Could you please either verify the cloudflare proxying is disabled or verify that you (or someone) has disabled it again. Thank you.

esip-lab commented 2 years ago

Hi all - proxying is already disabled. Screen Shot 2021-10-19 at 10 23 14 AM

carueda commented 2 years ago

@esip-lab Annie: could you recheck on this given that access from protege remains unsuccessful and the fact that the amazon instance is now different?

+cc: @rrovetto , @graybeal , @brandonnodnarb .

esip-lab commented 2 years ago

I'm not sure what you want me to check here.

graybeal commented 2 years ago

Annie, we're convinced that although we've checked with CloudFlare before and they denied it, they are causing the issue with resolution (because Protege w/Java 8 doesn't resolve the sub-ontologies correctly while BioPortal w/Java 11 does, for one example—that exactly matches the previous problem that CloudFlare fixed for a year). Brandon's comment cites an easy test to confirm whether CloudFlare is the blocker.

esip-lab commented 2 years ago

Okay, I have turned OFF the proxy through Cloudflare based on Brandon's comment.

graybeal commented 2 years ago

Thanks! To my surprise, Protege still has a problem opening https://sweetontology.net/sweetAll. Oh, but opening http://sweetontology.net/sweetAll now works, pulling in all ontologies.

And, opening https://raw.githubusercontent.com/ESIPFed/sweet/master/src/sweetAll.ttl in Protege successfully pulls in all the other ontologies. (I'm not absolutely sure whether we tried this before, so we may have to try turning the proxy back on to see if it still works.)

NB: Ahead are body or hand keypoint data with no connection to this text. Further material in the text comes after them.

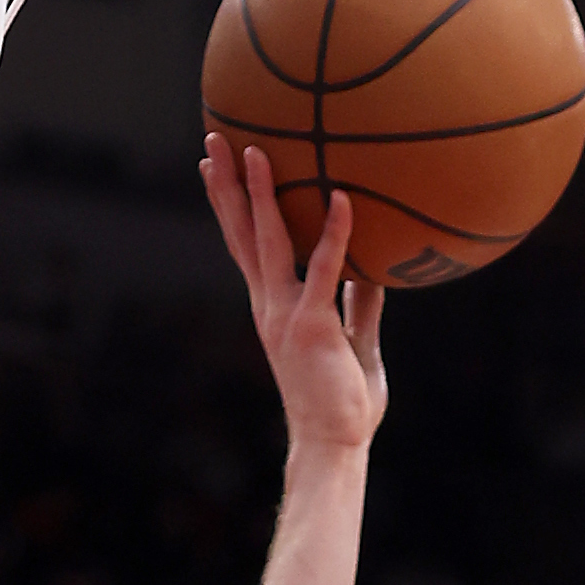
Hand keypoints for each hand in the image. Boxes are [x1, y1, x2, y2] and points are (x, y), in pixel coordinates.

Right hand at [203, 133, 387, 453]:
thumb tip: (372, 268)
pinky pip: (326, 269)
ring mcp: (286, 314)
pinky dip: (335, 233)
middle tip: (212, 140)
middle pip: (242, 234)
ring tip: (252, 149)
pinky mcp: (313, 326)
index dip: (232, 205)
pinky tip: (341, 196)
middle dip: (226, 186)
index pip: (247, 246)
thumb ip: (359, 302)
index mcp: (275, 307)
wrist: (335, 444)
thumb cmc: (344, 401)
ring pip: (267, 243)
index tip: (218, 166)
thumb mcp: (356, 342)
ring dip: (258, 195)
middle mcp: (270, 305)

This is the error message for https:

jgraybeal@BMIR-TPM ~ % curl -vvv -H "User-Agent:Java/1.8.0_40" https://sweetontology.net/sweetAll
*   Trying 34.208.49.64...
* TCP_NODELAY set
* Connection failed
* connect to 34.208.49.64 port 443 failed: Operation timed out

So before we turn proxying back on and retest, does anyone want to explore or opine about the SSL not resolving? I think we should be handling https requests also.

carueda commented 2 years ago

AFAICT, HTTPS access has never been set up https://github.com/ESIPFed/cor/issues/37

(note that sweetontology.net and cor.esipfed.org share the same host server.)

rrovetto commented 2 years ago

Following John, I tested the raw git link in the past and i don't recall it opening. Now testing both links again on my end...

I recommend we also list links to open all stored versions of sweet. The releases page has zip files, but it will be more beneficial to the public, as well as user-friendly.

carueda commented 2 years ago

Just don't try with https as it hasn't been set up (see my previous comment).

But http://sweetontology.net/ resolves just fine from my side, that is:

make sense?

brandonnodnarb commented 2 years ago

Thanks for all your efforts on this issue @carueda, @graybeal, @rrovetto, and @esip-lab. I have tested http://sweetontology.net/sweetAll using the Open from URI... functionality in Protégé 5.5.0 and it appears to resolve properly AND load all imported ontologies. Using http://sweetontology.net/sweetAll.ttl works in the same manner.

I can also confirm that a browser renders http://sweetontology.net/ as https://github.com/ESIPFed/sweet/blob/master/README.md which matches the current set up/configuration.

As such, I will close this issue.

Please lodge any other issues mentioned in the thread separately.